Assignment:
For the data below, restate word for word only the lines from the line containing "right shoulder: (174, 236)" through the line containing "right knee: (469, 254)", both ends included.

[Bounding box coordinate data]
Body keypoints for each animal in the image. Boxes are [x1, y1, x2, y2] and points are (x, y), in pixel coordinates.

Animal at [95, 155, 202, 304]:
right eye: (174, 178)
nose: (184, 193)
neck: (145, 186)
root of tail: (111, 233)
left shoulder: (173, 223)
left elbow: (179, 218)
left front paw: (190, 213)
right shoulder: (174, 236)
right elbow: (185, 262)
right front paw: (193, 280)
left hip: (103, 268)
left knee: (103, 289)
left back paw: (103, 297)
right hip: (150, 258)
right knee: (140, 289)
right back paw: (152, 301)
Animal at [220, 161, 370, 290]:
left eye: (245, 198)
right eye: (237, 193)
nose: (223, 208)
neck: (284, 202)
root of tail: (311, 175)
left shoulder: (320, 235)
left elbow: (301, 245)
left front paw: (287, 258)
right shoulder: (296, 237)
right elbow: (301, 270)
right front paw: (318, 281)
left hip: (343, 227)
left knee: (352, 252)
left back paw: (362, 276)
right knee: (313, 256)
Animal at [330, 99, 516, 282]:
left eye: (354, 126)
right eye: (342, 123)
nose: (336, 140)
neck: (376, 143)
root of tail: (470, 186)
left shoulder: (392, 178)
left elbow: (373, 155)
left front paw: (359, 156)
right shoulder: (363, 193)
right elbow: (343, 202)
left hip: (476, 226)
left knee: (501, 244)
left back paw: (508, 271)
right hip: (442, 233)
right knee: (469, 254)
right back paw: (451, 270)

---

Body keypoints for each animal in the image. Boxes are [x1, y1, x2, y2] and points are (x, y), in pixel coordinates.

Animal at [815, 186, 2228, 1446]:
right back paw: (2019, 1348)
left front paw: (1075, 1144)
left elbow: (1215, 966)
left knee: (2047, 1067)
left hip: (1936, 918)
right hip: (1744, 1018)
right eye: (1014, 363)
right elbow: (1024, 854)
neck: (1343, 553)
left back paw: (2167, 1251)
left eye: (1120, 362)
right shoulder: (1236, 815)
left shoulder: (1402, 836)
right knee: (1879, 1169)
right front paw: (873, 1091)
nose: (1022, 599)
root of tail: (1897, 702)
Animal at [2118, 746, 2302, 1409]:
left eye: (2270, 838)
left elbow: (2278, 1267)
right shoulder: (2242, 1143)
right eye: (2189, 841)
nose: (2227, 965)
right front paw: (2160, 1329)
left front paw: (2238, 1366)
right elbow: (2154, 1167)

---

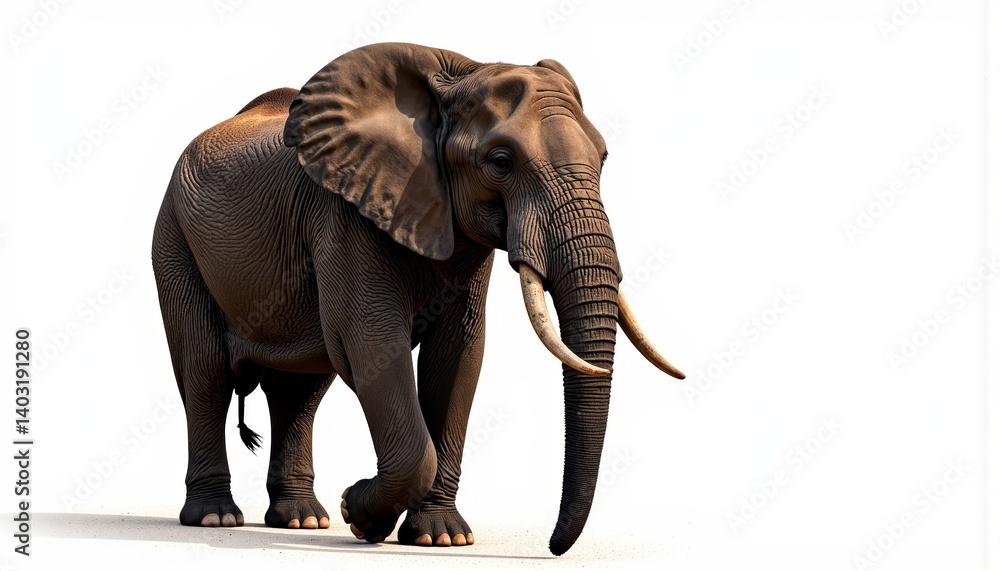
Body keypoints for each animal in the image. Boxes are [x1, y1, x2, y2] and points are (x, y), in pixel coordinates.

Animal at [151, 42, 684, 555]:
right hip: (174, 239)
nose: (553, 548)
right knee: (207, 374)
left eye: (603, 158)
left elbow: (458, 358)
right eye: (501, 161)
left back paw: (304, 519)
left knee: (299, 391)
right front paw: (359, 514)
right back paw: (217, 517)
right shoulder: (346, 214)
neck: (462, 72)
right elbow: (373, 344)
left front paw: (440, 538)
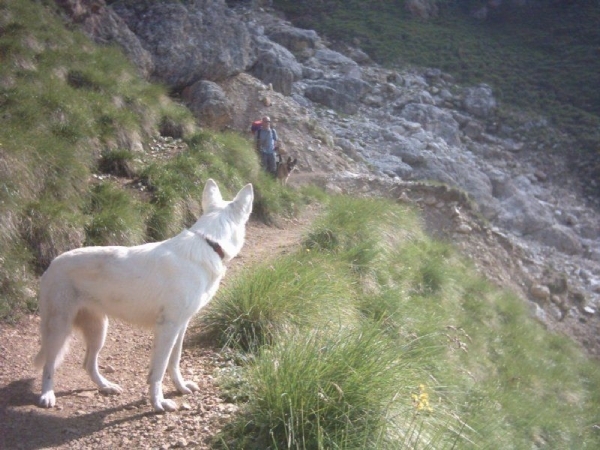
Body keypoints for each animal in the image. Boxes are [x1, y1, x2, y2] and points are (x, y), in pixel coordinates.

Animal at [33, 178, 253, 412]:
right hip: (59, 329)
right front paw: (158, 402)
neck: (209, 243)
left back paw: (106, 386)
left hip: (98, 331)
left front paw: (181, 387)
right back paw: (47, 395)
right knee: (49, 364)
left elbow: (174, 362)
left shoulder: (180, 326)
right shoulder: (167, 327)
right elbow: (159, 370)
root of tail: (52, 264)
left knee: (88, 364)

Finished exercise:
right shoulder: (174, 236)
right elbow: (185, 262)
right front paw: (193, 280)
left hip: (103, 268)
left knee: (103, 289)
left back paw: (103, 297)
right hip: (150, 258)
right knee: (140, 289)
right back paw: (152, 301)
Animal at [220, 161, 370, 290]:
left eye: (245, 198)
right eye: (237, 193)
nose: (223, 208)
neck: (284, 202)
root of tail: (311, 175)
left shoulder: (320, 235)
left elbow: (301, 245)
left front paw: (287, 258)
right shoulder: (296, 237)
right elbow: (301, 270)
right front paw: (318, 281)
left hip: (343, 227)
left knee: (352, 252)
left back paw: (362, 276)
right knee: (313, 256)
Animal at [330, 99, 516, 282]:
left eye: (354, 126)
right eye: (342, 123)
nose: (336, 140)
neck: (376, 143)
root of tail: (470, 186)
left shoulder: (392, 178)
left elbow: (373, 155)
left front paw: (359, 156)
right shoulder: (363, 193)
right elbow: (343, 202)
left hip: (476, 226)
left knee: (501, 244)
left back paw: (508, 271)
right hip: (442, 233)
right knee: (469, 254)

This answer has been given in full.